> Collection entries:
┄┄┄┄┄┄
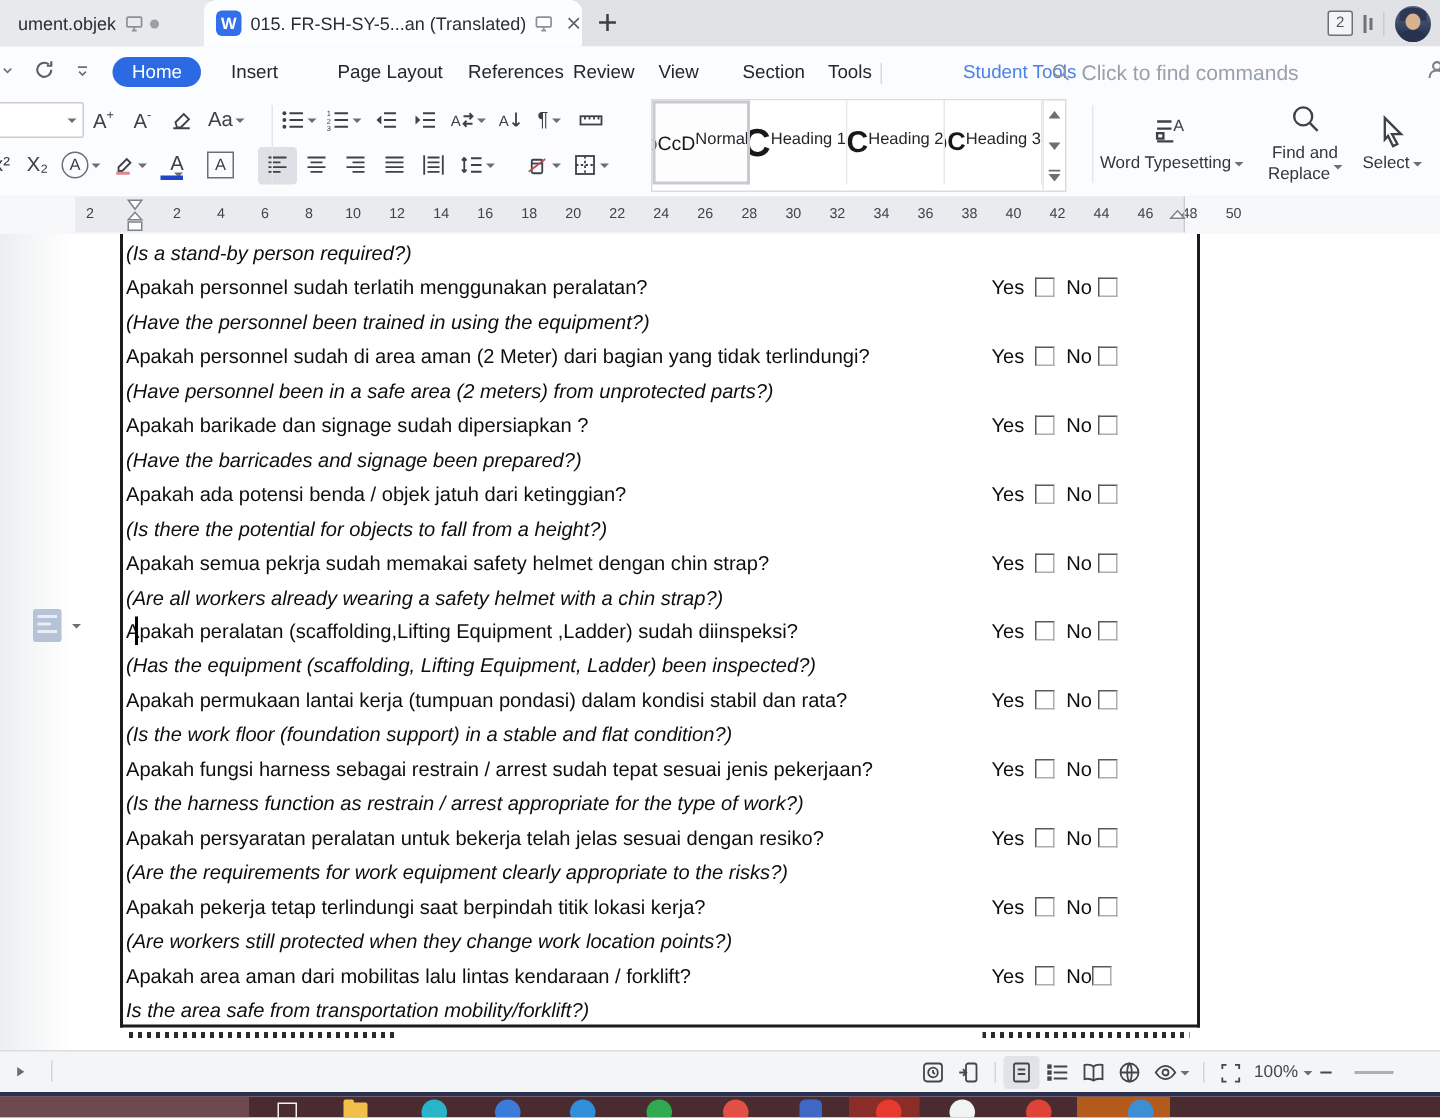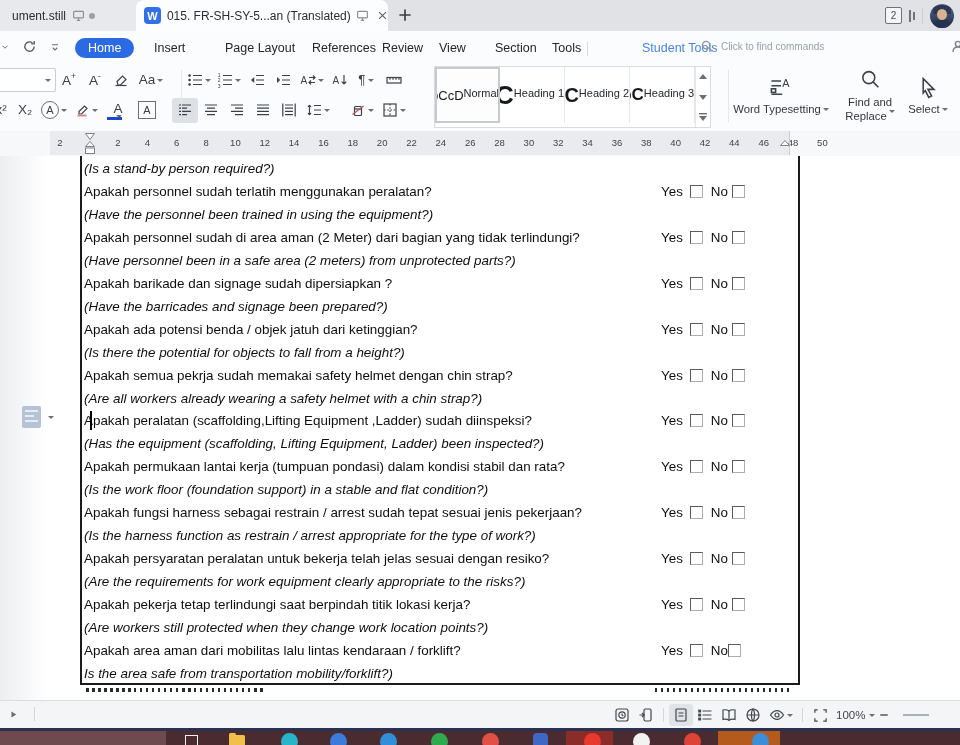"ument.still" span.tab-title { text: ument.still -> ument.objek }
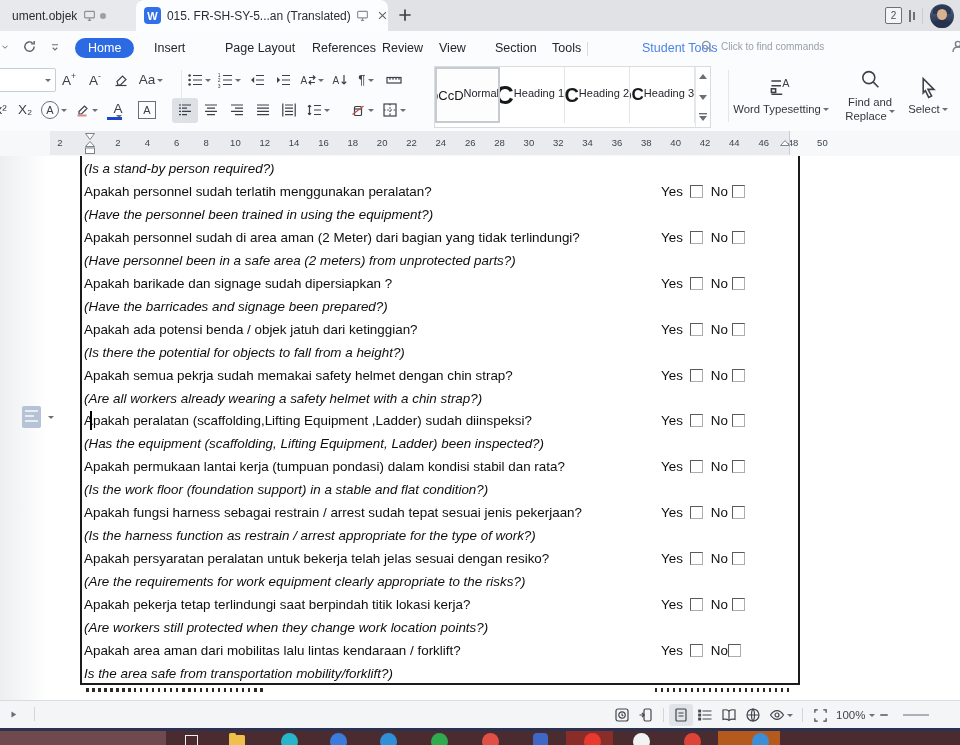"Click to find commands" .cmd-search input { font-size: 10px -> 14px }
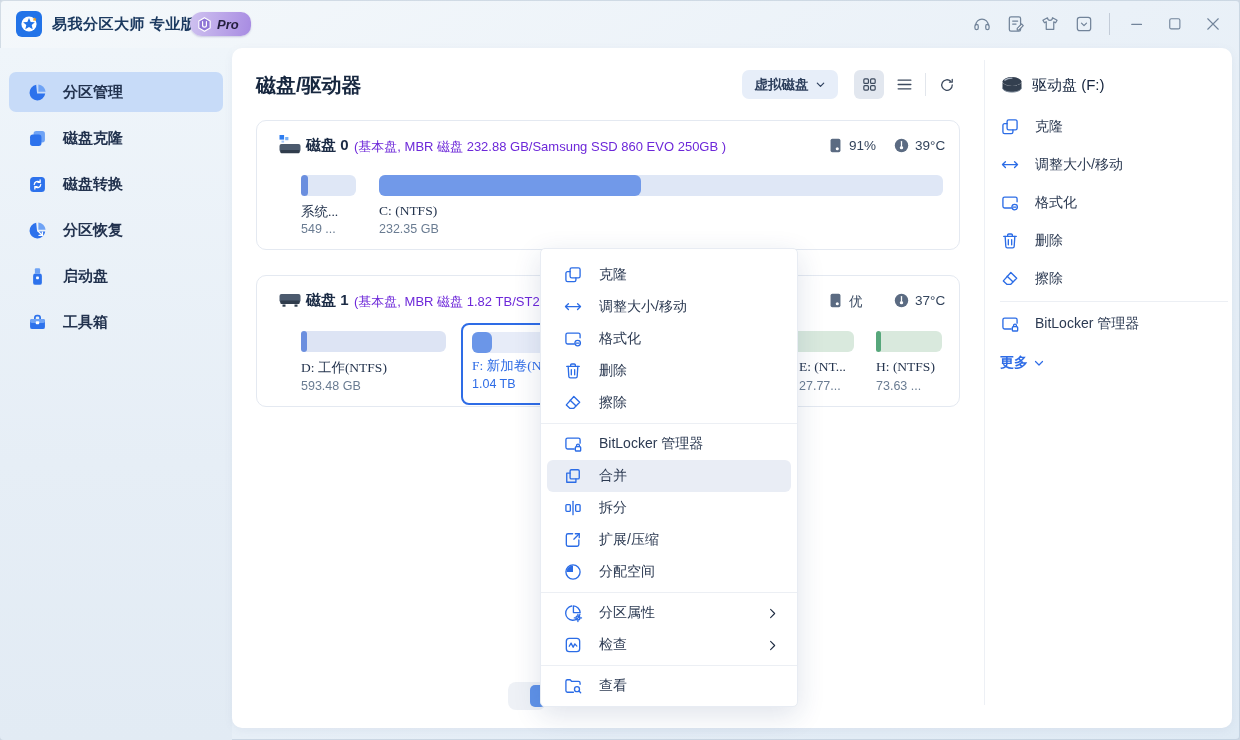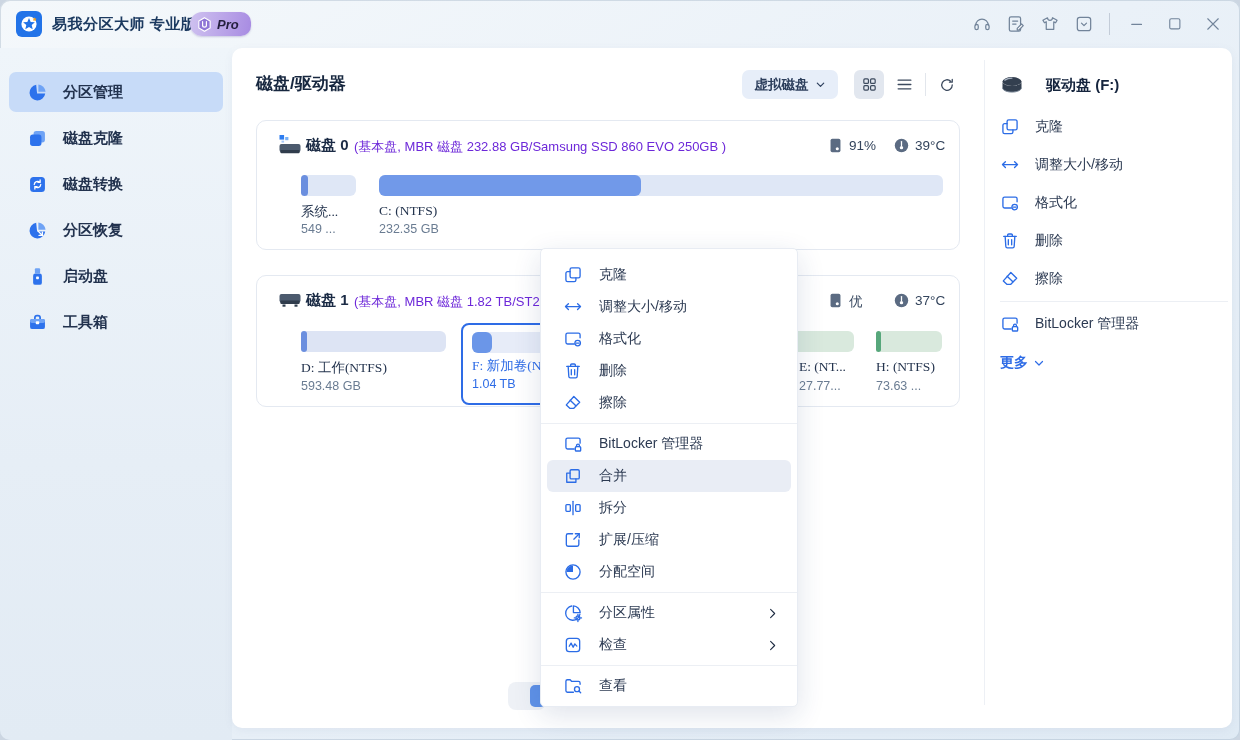"易我分区大师 专业版" .window { border-radius: 10px -> 4px }
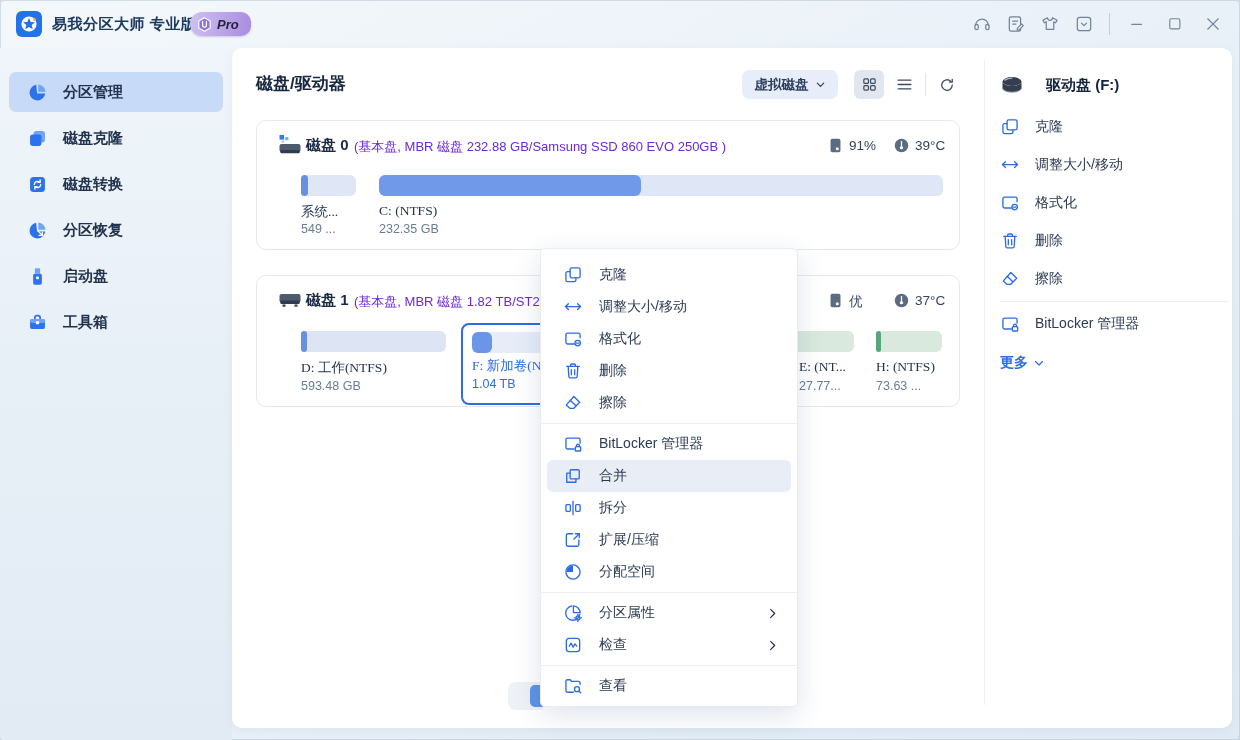"磁盘/驱动器" .maintitle { font-size: 17px -> 20px }
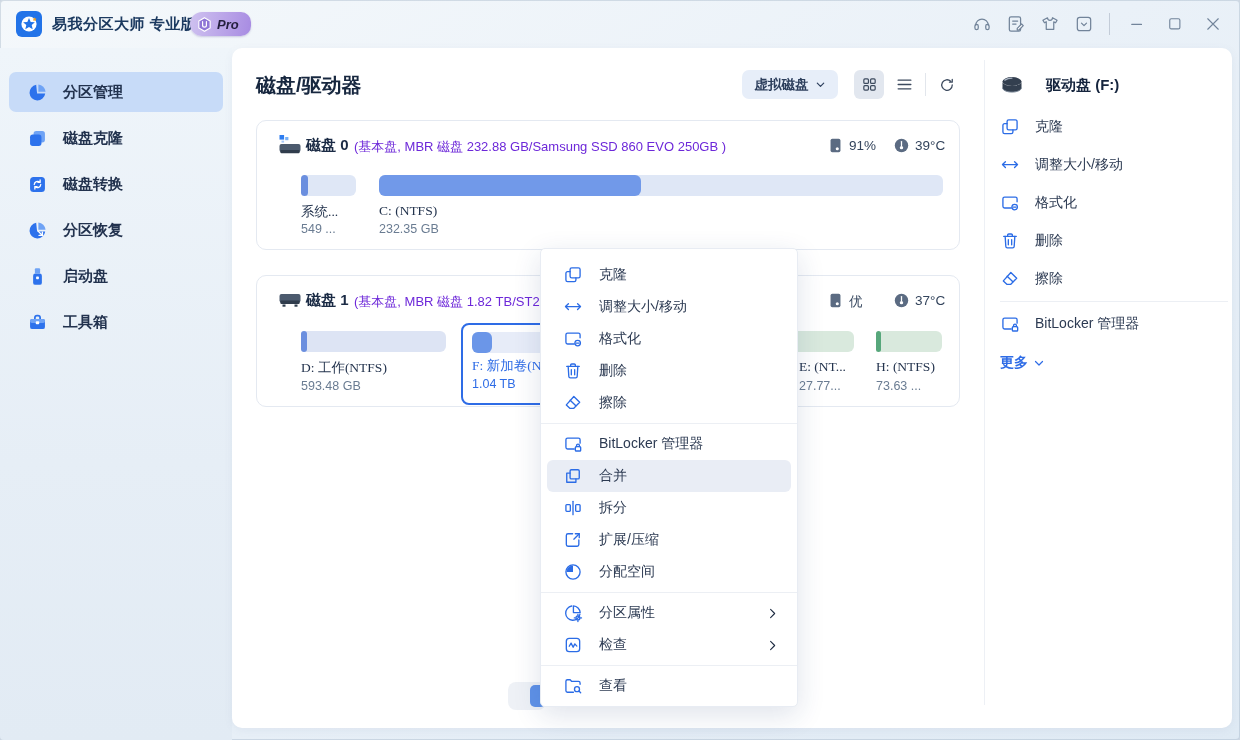"驱动盘 (F:)" .rphead .rptitle { font-weight: 700 -> 400; margin-left: 22px -> 8px }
┄┄┄┄┄┄
> What to produce:
The records above must be echoed exactly, minus their pictures.

> Your response:
"ument.still" span.tab-title { text: ument.still -> ument.objek }
"Click to find commands" .cmd-search input { font-size: 10px -> 14px }
"易我分区大师 专业版" .window { border-radius: 10px -> 4px }
"磁盘/驱动器" .maintitle { font-size: 17px -> 20px }
"驱动盘 (F:)" .rphead .rptitle { font-weight: 700 -> 400; margin-left: 22px -> 8px }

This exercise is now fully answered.